### STORED ROWS
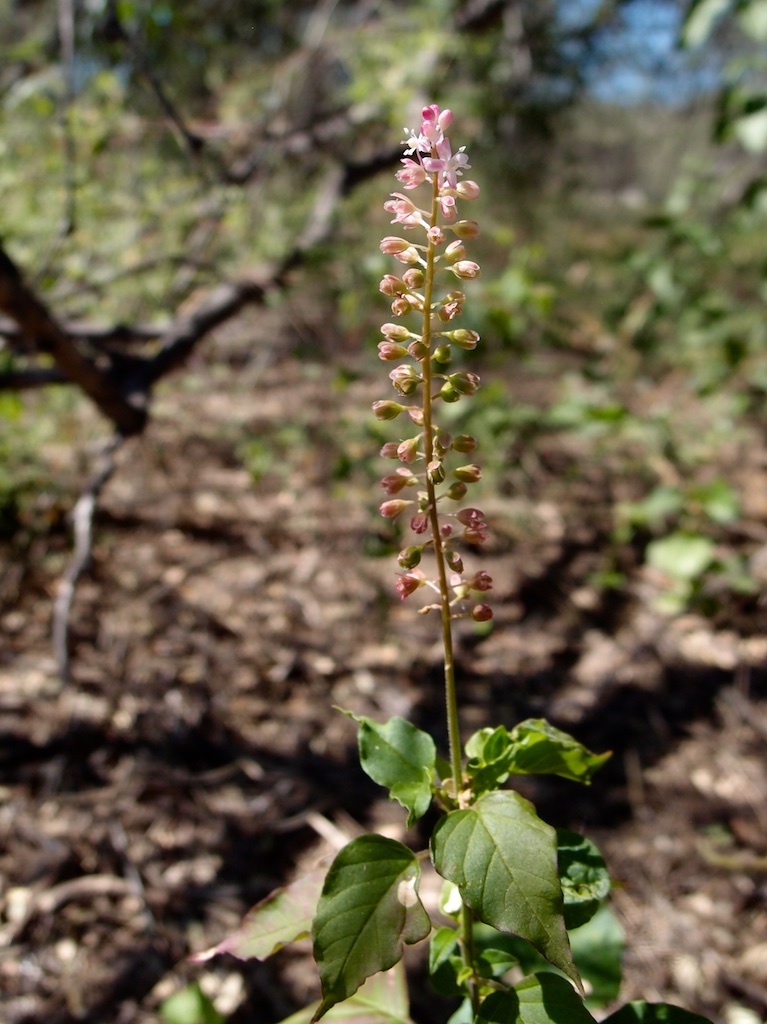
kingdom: Plantae
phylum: Tracheophyta
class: Magnoliopsida
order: Caryophyllales
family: Phytolaccaceae
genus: Rivina
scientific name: Rivina humilis
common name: Rougeplant
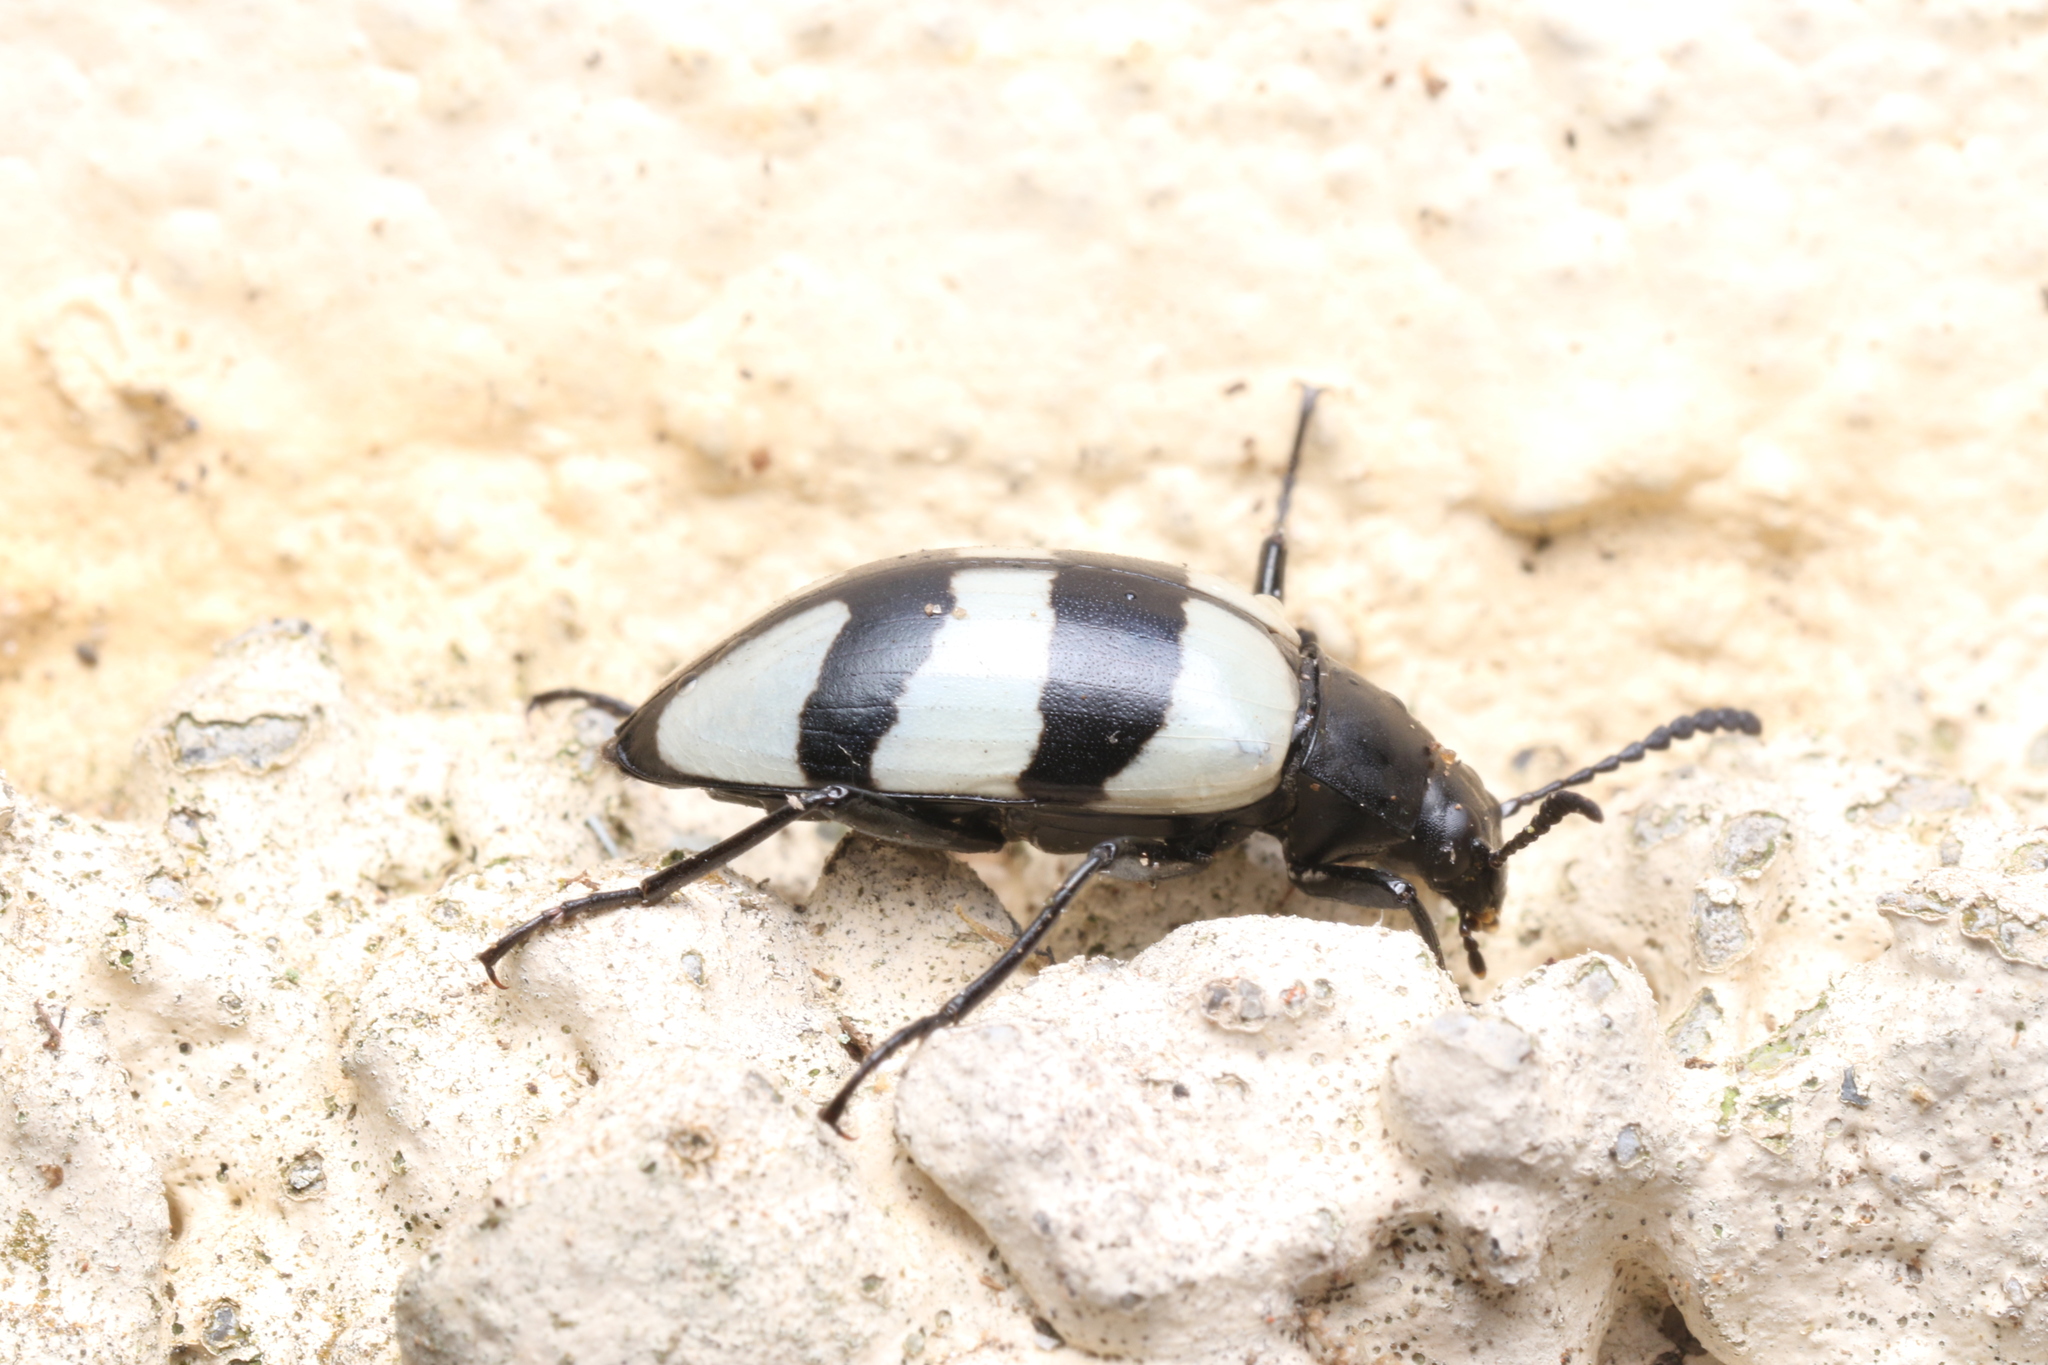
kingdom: Animalia
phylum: Arthropoda
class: Insecta
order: Coleoptera
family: Tenebrionidae
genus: Poecilesthus
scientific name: Poecilesthus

### PROBLEM STATEMENT
Reproduce the text lines of every row above verbatim, leaving out the pictures.

### EXERCISE RESULT
kingdom: Plantae
phylum: Tracheophyta
class: Magnoliopsida
order: Caryophyllales
family: Phytolaccaceae
genus: Rivina
scientific name: Rivina humilis
common name: Rougeplant
kingdom: Animalia
phylum: Arthropoda
class: Insecta
order: Coleoptera
family: Tenebrionidae
genus: Poecilesthus
scientific name: Poecilesthus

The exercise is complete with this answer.